View details for DOI 10.1002/pon.944
View details for Web of Science ID 000232666600017
View details for PubMedID 16200526
A comparison study of different PCR assays in measuring circulating plasma Epstein-Barr virus DNA levels in patients with nasopharyngeal carcinoma
CLINICAL CANCER RESEARCH
2005; 11 (16): 5700-5707
To compare the performance of three PCR assays in measuring circulating Epstein-Barr virus (EBV). DNA levels in nasopharyngeal carcinoma patients and to confirm its prognostic significance.Plasma from 58 newly diagnosed nasopharyngeal carcinoma patients were collected before, during, and every 3 to 6 months after radiotherapy. EBV DNA levels were determined by real-time quantitative PCR using primer/probe sets for polymerase-1 (Pol-1), latent membrane protein 2 (Lmp2), and BamHI-W. Pretreatment levels from the three assays were correlated with each other and serial measurements from the Pol-1 assay were correlated with clinical variables.Pol-1 was more accurate than BamHI-W in predicting EBV DNA concentrations in cell lines. Of the three assays, BamHI-W yielded the highest concentrations followed by Pol-1 in plasmas (n = 23). The correlation coefficient was 0.99 (P < 0.0001) for Pol-1 and Lmp2, 0.66 (P < 0.0001) for Pol-1 and BamHI-W, and 0.55 (P < 0.0001) for BamHI-W and Lmp2. Elevated pretreatment DNA levels as detected by Pol-1 were correlated with advanced nodal stage (P = 0.04) and overall stage (P = 0.028).
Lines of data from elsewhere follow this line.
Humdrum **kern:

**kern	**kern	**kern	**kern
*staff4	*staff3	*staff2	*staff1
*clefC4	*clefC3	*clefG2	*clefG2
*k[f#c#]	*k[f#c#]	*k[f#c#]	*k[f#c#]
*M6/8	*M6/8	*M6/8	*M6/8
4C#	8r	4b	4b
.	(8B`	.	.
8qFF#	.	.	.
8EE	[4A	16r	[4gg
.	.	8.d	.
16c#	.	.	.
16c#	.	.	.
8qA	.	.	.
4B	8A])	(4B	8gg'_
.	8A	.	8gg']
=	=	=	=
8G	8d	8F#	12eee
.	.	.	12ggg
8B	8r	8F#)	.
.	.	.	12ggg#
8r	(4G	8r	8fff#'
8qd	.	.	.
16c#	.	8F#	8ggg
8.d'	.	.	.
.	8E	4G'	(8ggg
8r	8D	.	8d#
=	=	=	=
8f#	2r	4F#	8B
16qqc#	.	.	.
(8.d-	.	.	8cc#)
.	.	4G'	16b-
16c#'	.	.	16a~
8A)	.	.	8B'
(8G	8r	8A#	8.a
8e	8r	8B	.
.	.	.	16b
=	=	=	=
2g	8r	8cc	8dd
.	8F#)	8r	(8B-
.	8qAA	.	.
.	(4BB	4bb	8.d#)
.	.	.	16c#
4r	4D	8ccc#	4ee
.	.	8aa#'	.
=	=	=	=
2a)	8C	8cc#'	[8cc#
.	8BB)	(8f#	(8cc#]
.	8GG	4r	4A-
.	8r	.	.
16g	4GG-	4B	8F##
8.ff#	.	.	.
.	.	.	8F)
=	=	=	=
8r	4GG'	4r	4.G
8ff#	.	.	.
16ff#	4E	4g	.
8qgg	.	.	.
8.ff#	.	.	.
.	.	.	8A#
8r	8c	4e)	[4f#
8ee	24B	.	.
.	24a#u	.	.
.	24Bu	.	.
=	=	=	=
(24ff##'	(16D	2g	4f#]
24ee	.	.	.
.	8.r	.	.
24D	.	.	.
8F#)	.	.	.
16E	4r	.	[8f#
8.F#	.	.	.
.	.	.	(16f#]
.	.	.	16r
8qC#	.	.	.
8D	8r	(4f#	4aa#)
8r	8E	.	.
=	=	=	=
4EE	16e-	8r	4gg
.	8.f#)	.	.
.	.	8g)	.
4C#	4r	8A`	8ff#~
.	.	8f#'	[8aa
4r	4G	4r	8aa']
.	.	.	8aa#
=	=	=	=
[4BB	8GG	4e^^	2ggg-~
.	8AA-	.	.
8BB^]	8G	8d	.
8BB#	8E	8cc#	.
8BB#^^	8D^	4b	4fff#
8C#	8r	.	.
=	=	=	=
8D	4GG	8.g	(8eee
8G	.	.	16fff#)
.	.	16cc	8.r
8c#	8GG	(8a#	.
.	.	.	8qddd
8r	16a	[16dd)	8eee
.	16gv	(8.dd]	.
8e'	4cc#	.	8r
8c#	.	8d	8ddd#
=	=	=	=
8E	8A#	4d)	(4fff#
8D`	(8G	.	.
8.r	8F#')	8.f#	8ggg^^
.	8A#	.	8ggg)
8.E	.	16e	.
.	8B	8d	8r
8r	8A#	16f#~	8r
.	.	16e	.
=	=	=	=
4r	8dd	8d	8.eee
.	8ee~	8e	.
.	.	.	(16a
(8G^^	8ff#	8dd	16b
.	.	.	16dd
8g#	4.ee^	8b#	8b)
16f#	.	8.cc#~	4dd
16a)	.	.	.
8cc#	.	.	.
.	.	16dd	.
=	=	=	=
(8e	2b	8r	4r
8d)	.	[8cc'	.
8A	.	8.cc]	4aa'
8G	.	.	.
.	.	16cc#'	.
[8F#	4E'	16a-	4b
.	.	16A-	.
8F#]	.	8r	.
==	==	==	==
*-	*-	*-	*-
There was no correlation between pretreatment EBV DNA levels and freedom-from-relapse or overall survival; however, there was a significant correlation between posttreatment levels and these variables. The 2-year freedom-from-relapse and overall survival rates were 92% and 94% for patients with undetectable, and 37% and 55% for those with detectable, posttreatment levels (P < 0.0001 and P < 0.002).The three PCR assays yielded similar results in detecting EBV DNA in plasmas. The Pol-1-detected posttreatment EBV DNA level was the strongest predictor for treatment outcomes.